# Текст страницы
━━━━━━━━━━
Мамин-Сибиряк - Николай Михайлович Сергованцев
Шрифт:
Интервал:
Закладка:
Митя приехал раньше времени, и до «открытия классов» оставалось еще несколько дней. Было время, чтобы собраться с духом и ступить в новую жизнь. А потому мальчик подался к дедушке Семену Степановичу, который дьяконствовал в селе Горный Щит в шестнадцати верстах от города. Семен Степанович был «близкий» дедушка, он, как мог, помогал Маминым, к нему ездили гостевать. Внук хорошо помнил, с каким нетерпением ожидали от него письма, и помнил сами письма, исполненные четкими крупными буквами с непременным обращением: «Любезнейшие дети!
Честнейший отец Наркис Матвеевич и Анна Семеновна» и подписью: «Диакон Симеон Стефанов».
Митя не знал о всей сложности взаимоотношений между его семьей и родственниками. Дедушка по отцу, Матвей Петрович, тоже дьяконствовал в селе Покровском близ Ирбита. В свое время, когда Мите было два года, Матвей Петрович пытался переманить сына поближе к себе, в деревню Зайковку. Должно быть, Анна Семеновна сообщила в Горный Щит о возможных и нежелательных географических изменениях. Семен Степанович, чтобы не внести родственного раздора, проявил дипломатическую сдержанность и осмотрительность. Все же он писал молодым супругам: «Родителям вашим первая мысль представилась иметь вас еще поближе, — а это у них и не в виду, что Владыка по получении вашей просьбы посмотрит вкладовые ведомости и увидит, как еще вчерашний человек и без нужды просится уже на третье место — поэтому бы вместо Зайковки не угодить в Чердынский — закамские леса? Разочтите перемещение — какие будут выгоды и причины к просьбе?» Мудрый горнощитский дьякон приводил и резоны за старое место, где священник материально независим от прихожан, потому что получал заводское жалованье: «Мы так думаем: в Висиме надобно глотать жеваное, а в Зайковке от посева до жевки еще много потребно трудов…»
━━━━━━━━━━
# Извлеченные данные
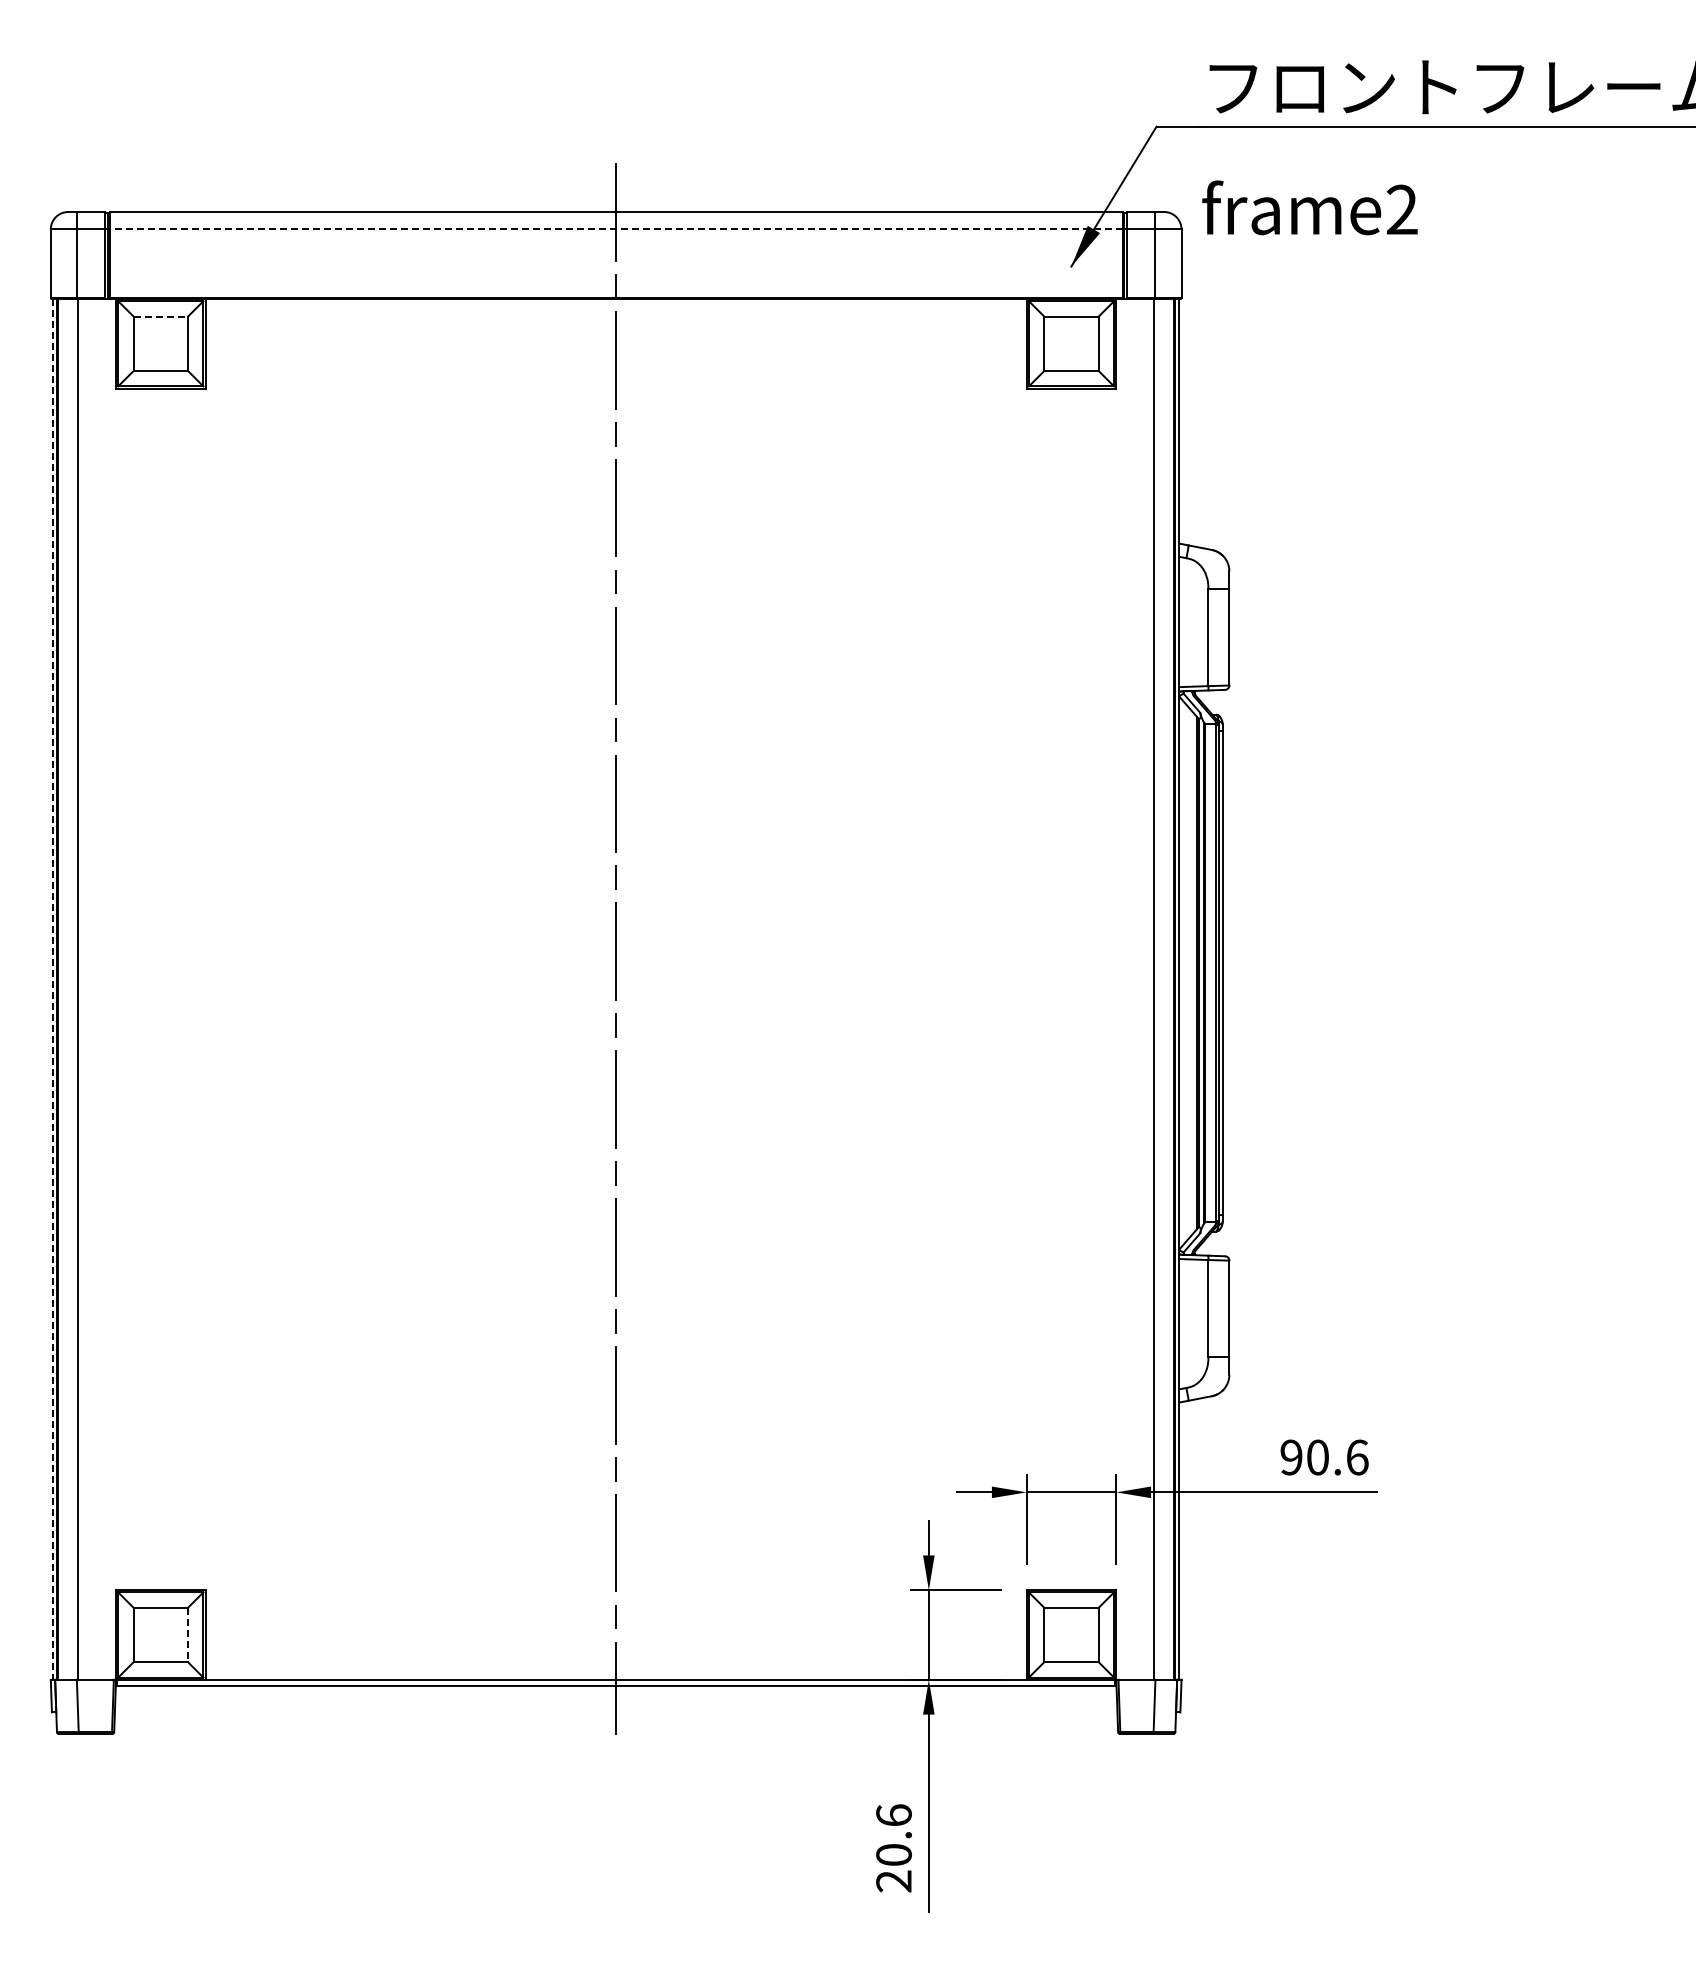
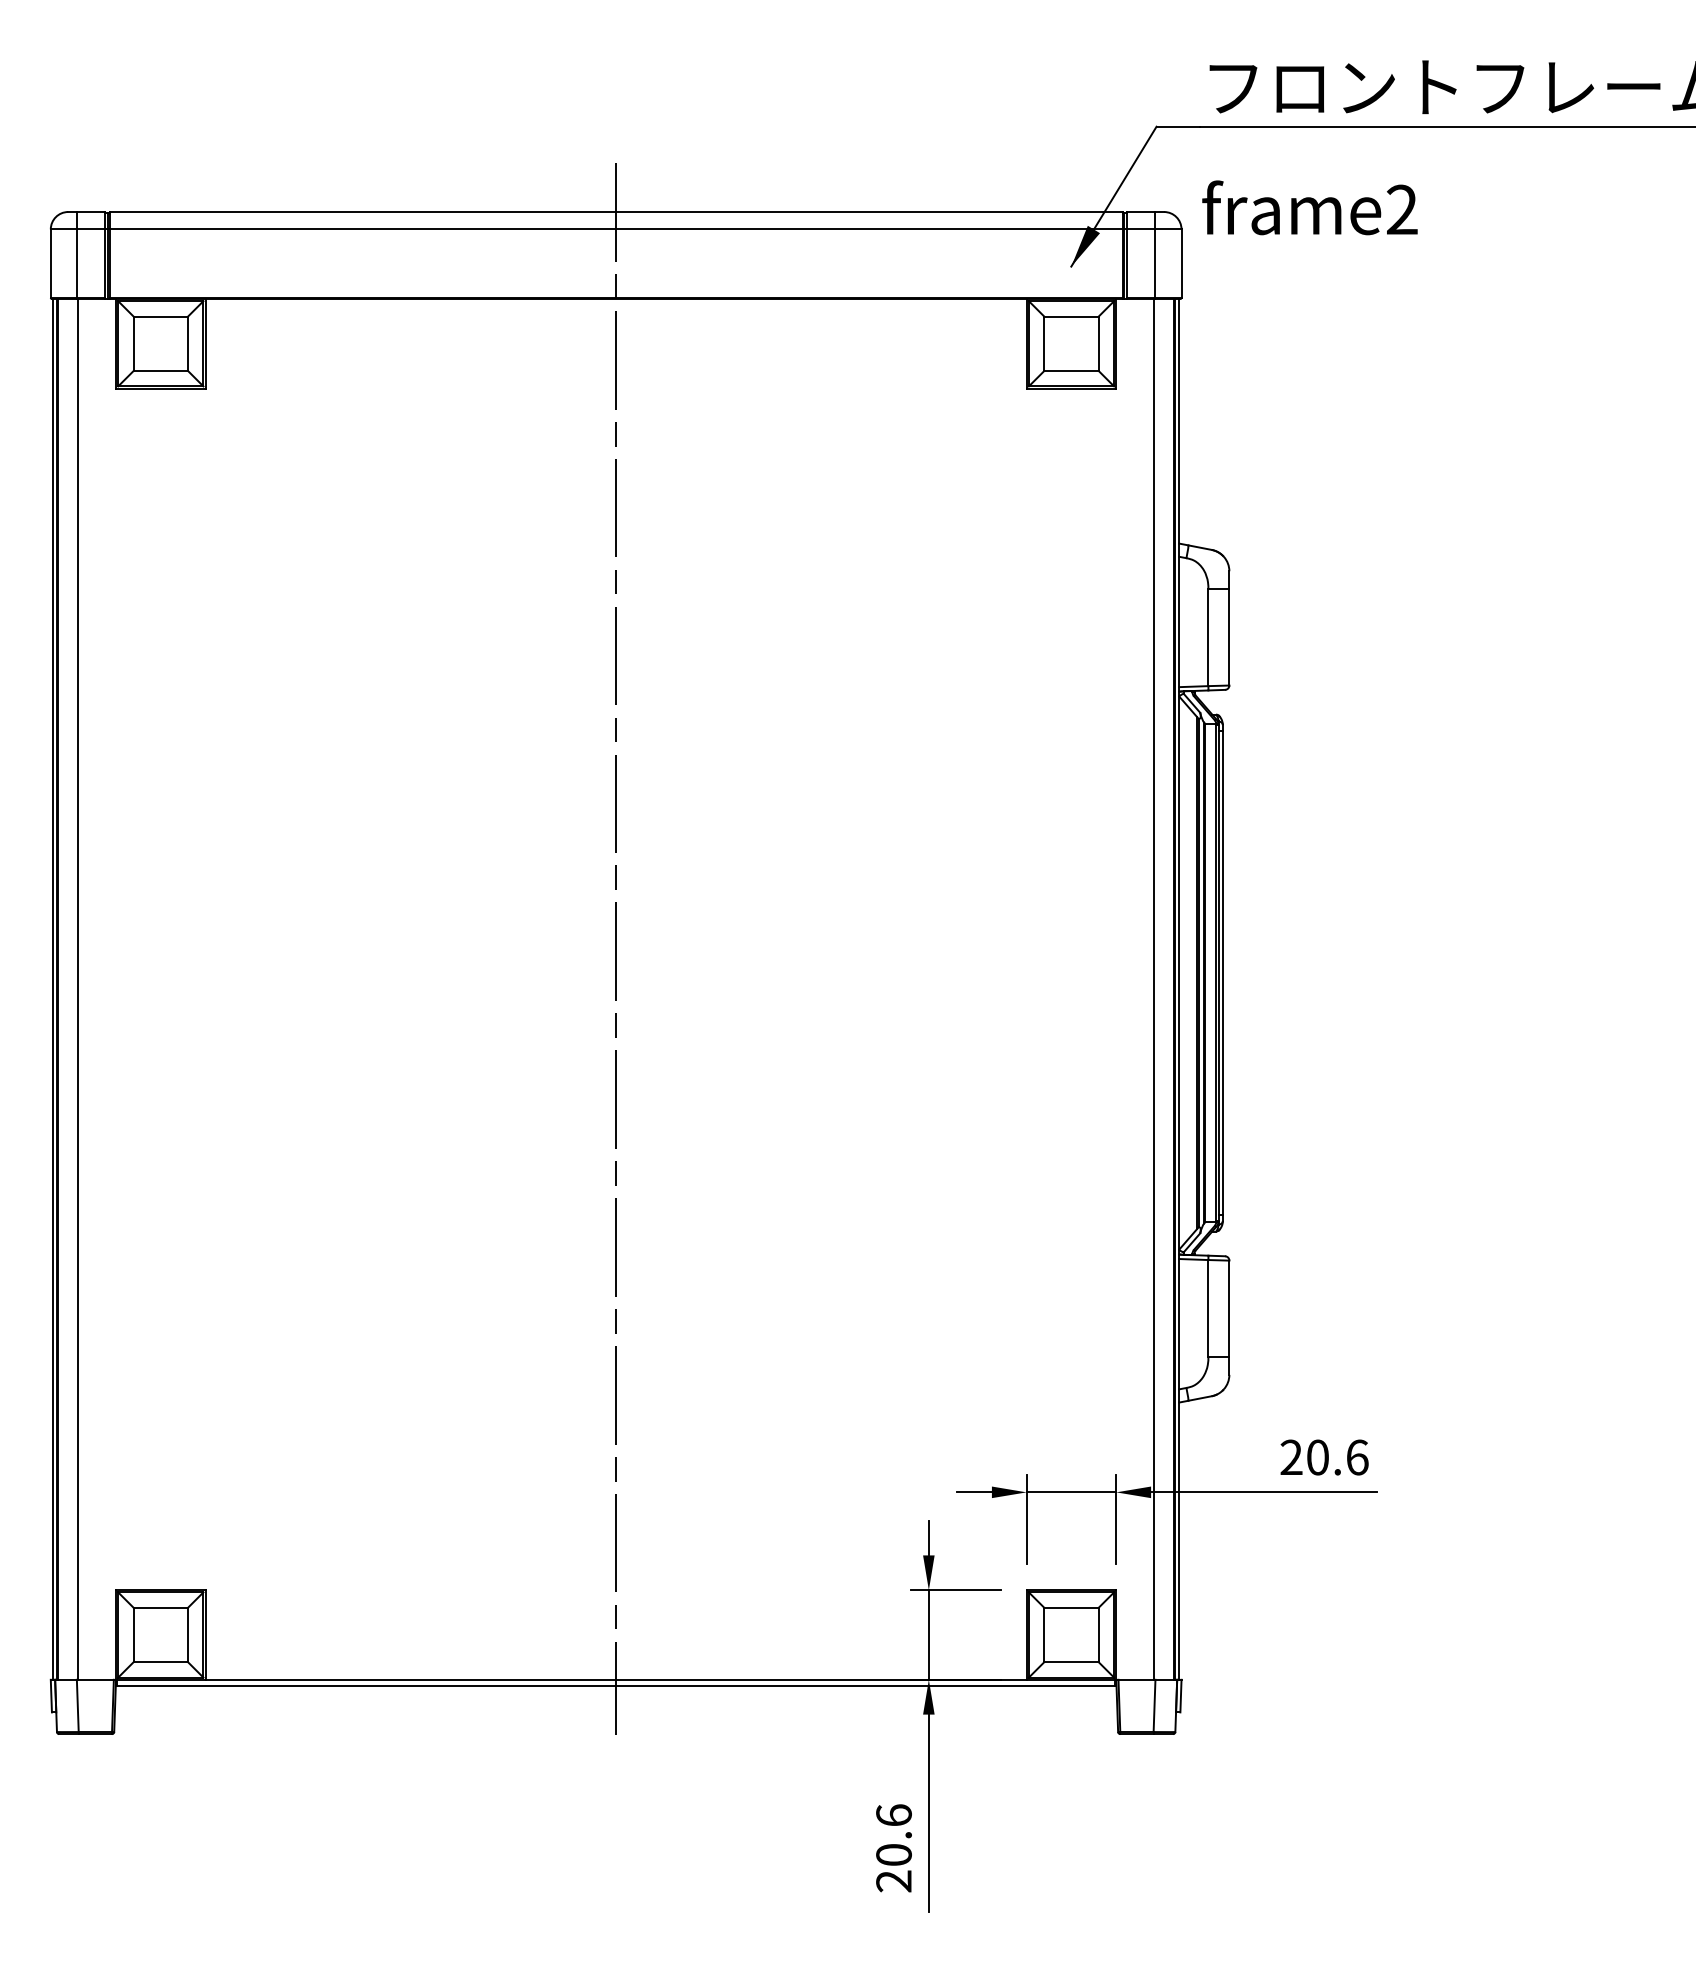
line at (616, 229): dashed -> solid
line at (161, 316): dashed -> solid
line at (52, 989): dashed -> solid
text at (1291, 1457): 90.6 -> 20.6
line at (188, 1635): dashed -> solid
━━━━━━━━━━
# Условие задания
Продолжите текст о Мамине-Сибиряке сразу после его последнего предложения.

# Ответ
Анна Семеновна противилась переезду всеми силами, видимо, зная нравы семьи свекрови. Жили они при веселой большой дороге, под боком знаменитой ирбитской ярмарки. Покровский дом был полон людей, особенно за столом, куда подавались и разносолы — народ все избалованный. А в Висим летели письма о помощи, о деньгах. Анну Семеновну это раздражало. В своем дневнике за 1859 год она записывает: «И сентябрь прошел покойно, только время от времени меня тревожили письма из Покровского. В каждом из этих писем просили денег, а в последнем приглашают на имянины и непременно приказывают везти денег, а иначе уж так бедны, что нас и принять нечем. Я думаю, что Наркис Матвеевич обдумает, с каким намерением все это пишется».
Но муж поступил по-своему: на именины поехали и денег отвезли довольно.
Гостевание в Горном Щите было не долгим, но очень душевным, поскольку ребенок напрочь забывает неприятное, когда у него перед глазами удовольствия. Дедушка жил старозаветно, не признавая новшеств, — ни газет, ни книг в доме не было.
— А для чего мне книги? У нас отец Вениамин читает и все расскажет, что случится.
И совсем Митю удивило, что в доме не было часов.
— Для чего мне часы? Вот самые верные часы: видишь две ели напротив — вот тебе и часы. Солнышко налево — утро, направо — вечер. Им ни завода, ни починки не нужно.
Тихим здесь было житье-бытье, на мир божий смотрели «с большой подозрительностью, и даже страхом, как смотрит напуганный пассажир из своей кареты в корабельное оконце на разбушевавшийся океан», — замечал впоследствии Дмитрий Наркисович.
Конечно же, Семен Степанович всеми силами воспротивился, когда задумали внуков отдать в гимназию — пустое и соблазное дело. Поэтому он с превеликим сознанием долга сам отвез Митю в город и сдал на квартиру.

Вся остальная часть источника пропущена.